BACKGROUND: Microneedle fractional radiofrequency (MNRF) is a minimally invasive technique that delivers radiofrequency (RF) energy into the skin via microneedles. Reflectance confocal microscopy (RCM) and optical coherence tomography (OCT) enable the characterization of device-tissue interactions in in vivo skin. The aim of this study is to describe MNRF-induced micropores using RCM and OCT imaging.

MATERIALS AND METHODS: Five healthy participants were treated with a 7 × 7 array of 1500 μm microneedles on two adjacent areas of the right hip. One area received MNRF using high RF energy while the other underwent MNRF at low RF energy. Micropore morphology was evaluated qualitatively and quantitatively with RCM and OCT. To relate imaging with histology, one participant underwent punch biopsy in both areas.

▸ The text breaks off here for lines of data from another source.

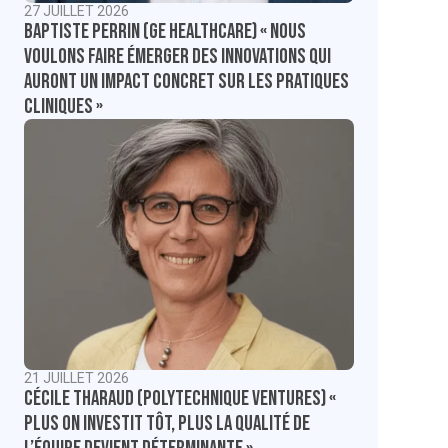
27 JUILLET 2026
Baptiste Perrin (GE Healthcare) « Nous
voulons faire émerger des innovations qui
auront un impact concret sur les pratiques
cliniques »
21 JUILLET 2026
Cécile Tharaud (Polytechnique Ventures) «
Plus on investit tôt, plus la qualité de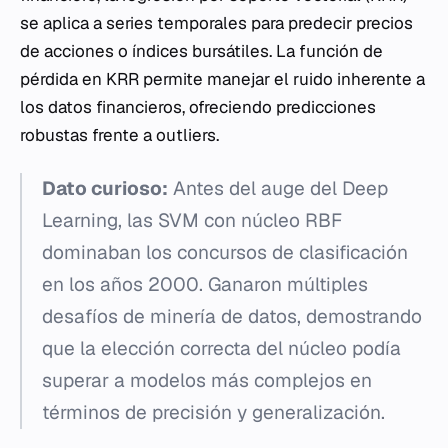
se aplica a series temporales para predecir precios
de acciones o índices bursátiles. La función de
pérdida en KRR permite manejar el ruido inherente a
los datos financieros, ofreciendo predicciones
robustas frente a outliers.
Dato curioso:
Antes del auge del Deep
Learning, las SVM con núcleo RBF
dominaban los concursos de clasificación
en los años 2000. Ganaron múltiples
desafíos de minería de datos, demostrando
que la elección correcta del núcleo podía
superar a modelos más complejos en
términos de precisión y generalización.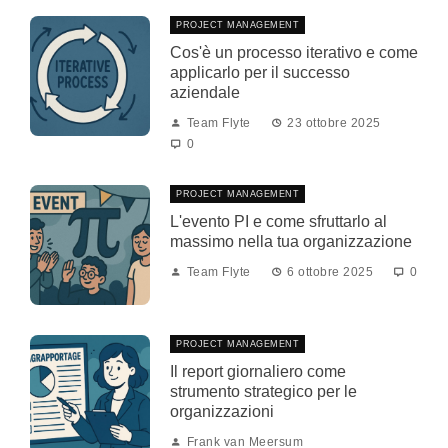
PROJECT MANAGEMENT
Cos'è un processo iterativo e come
applicarlo per il successo
aziendale
Team Flyte
23 ottobre 2025
0
PROJECT MANAGEMENT
L'evento PI e come sfruttarlo al
massimo nella tua organizzazione
Team Flyte
6 ottobre 2025
0
PROJECT MANAGEMENT
Il report giornaliero come
strumento strategico per le
organizzazioni
Frank van Meersum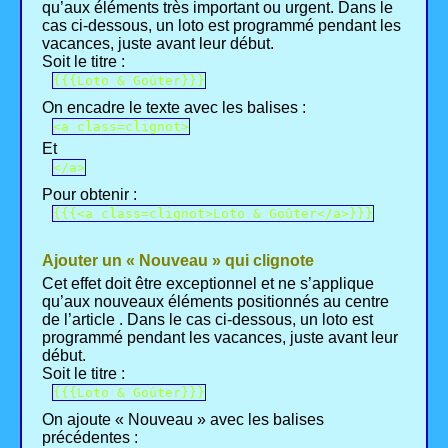
qu’aux éléments très important ou urgent. Dans le
cas ci-dessous, un loto est programmé pendant les
vacances, juste avant leur début.
Soit le titre :
{{{Loto & Goûter}}}
On encadre le texte avec les balises :
<a class=clignot>
Et
</a>
Pour obtenir :
{{{<a class=clignot>Loto & Goûter</a>}}}
Ajouter un « Nouveau » qui clignote
Cet effet doit être exceptionnel et ne s’applique
qu’aux nouveaux éléments positionnés au centre
de l’article . Dans le cas ci-dessous, un loto est
programmé pendant les vacances, juste avant leur
début.
Soit le titre :
{{{Loto & Goûter}}}
On ajoute « Nouveau » avec les balises
précédentes :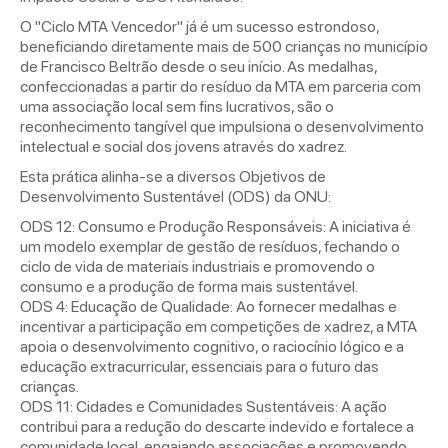
O "Ciclo MTA Vencedor" já é um sucesso estrondoso,
beneficiando diretamente mais de 500 crianças no município
de Francisco Beltrão desde o seu início. As medalhas,
confeccionadas a partir do resíduo da MTA em parceria com
uma associação local sem fins lucrativos, são o
reconhecimento tangível que impulsiona o desenvolvimento
intelectual e social dos jovens através do xadrez.
Esta prática alinha-se a diversos Objetivos de
Desenvolvimento Sustentável (ODS) da ONU:
ODS 12: Consumo e Produção Responsáveis: A iniciativa é
um modelo exemplar de gestão de resíduos, fechando o
ciclo de vida de materiais industriais e promovendo o
consumo e a produção de forma mais sustentável.
ODS 4: Educação de Qualidade: Ao fornecer medalhas e
incentivar a participação em competições de xadrez, a MTA
apoia o desenvolvimento cognitivo, o raciocínio lógico e a
educação extracurricular, essenciais para o futuro das
crianças.
ODS 11: Cidades e Comunidades Sustentáveis: A ação
contribui para a redução do descarte indevido e fortalece a
comunidade local, engajando associações e promovendo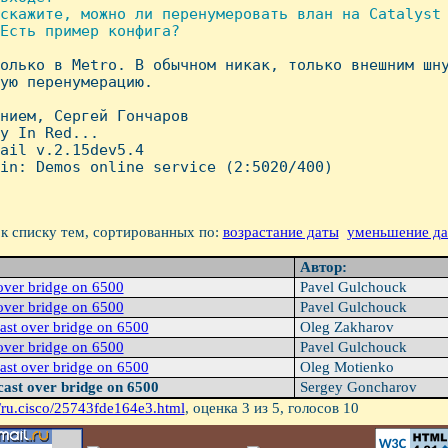
скажите, можно ли перенумеровать влан на Catalyst 
Есть пример конфига?

только в Metro. В обычном никак, только внешним шну
ую перенумерацию.

нием, Сергей Гончаров

y In Red...

ail v.2.15dev5.4

in: Demos online service (2:5020/400)

к списку тем, сортированных по:
возрастание даты
уменьшение д
Автор:
 over bridge on 6500
Pavel Gulchouck
 over bridge on 6500
Pavel Gulchouck
cast over bridge on 6500
Oleg Zakharov
 over bridge on 6500
Pavel Gulchouck
cast over bridge on 6500
Oleg Motienko
cast over bridge on 6500
Sergey Goncharov
/ru.cisco/25743fde164e3.html
, оценка
3
из 5, голосов
10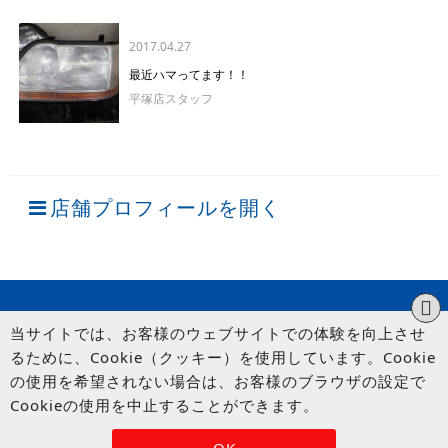
2017.04.27
最近ハマってます！！
平塚店スタッフ
店舗プロフィールを開く
当サイトでは、お客様のウェブサイトでの体験を向上させ
るために、Cookie（クッキー）を使用しています。Cookie
の使用を希望されない場合は、お客様のブラウザの設定で
Cookieの使用を中止することができます。
© UP GARAGE GROUP Co., Ltd.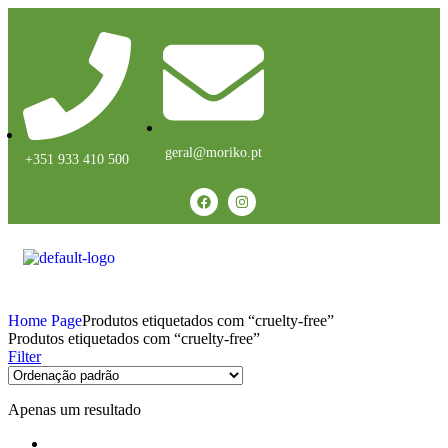
geral@moriko.pt
+351 933 410 500
Home Page
Produtos etiquetados com “cruelty-free”
Produtos etiquetados com “cruelty-free”
Filter
Apenas um resultado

RESULTS: Reflectance confocal microscopy visualized shape, content, and thermal-induced coagulation zone (CZ) of MNRF micropores. At high RF energy, micropores showed concentric shape, contained hyperreflective granules, and coagulated tissue from epidermis to dermo-epidermal junction (diameter 63-85 μm). Micropores at low RF energy, presented with a stellate shape, no content and CZs that were visible only in epidermis (CZ thickness 9 μm, IQR 8-21 μm). Evaluating OCT, high RF energy showed deeper (150 μm), more easily identifiable micropores compared to low RF energy micropores (70 μm). Histology showed tissue coagulation to a depth of 1500 μm at high RF energy, while at low RF energy, disruption was only visible in epidermis.

CONCLUSION: Microneedle fractional radiofrequency micropores show distinct characteristics in both RCM and OCT, depending on RF energy. These in vivo imaging modalities are complementary and allow combined, qualitative, and quantitative evaluation.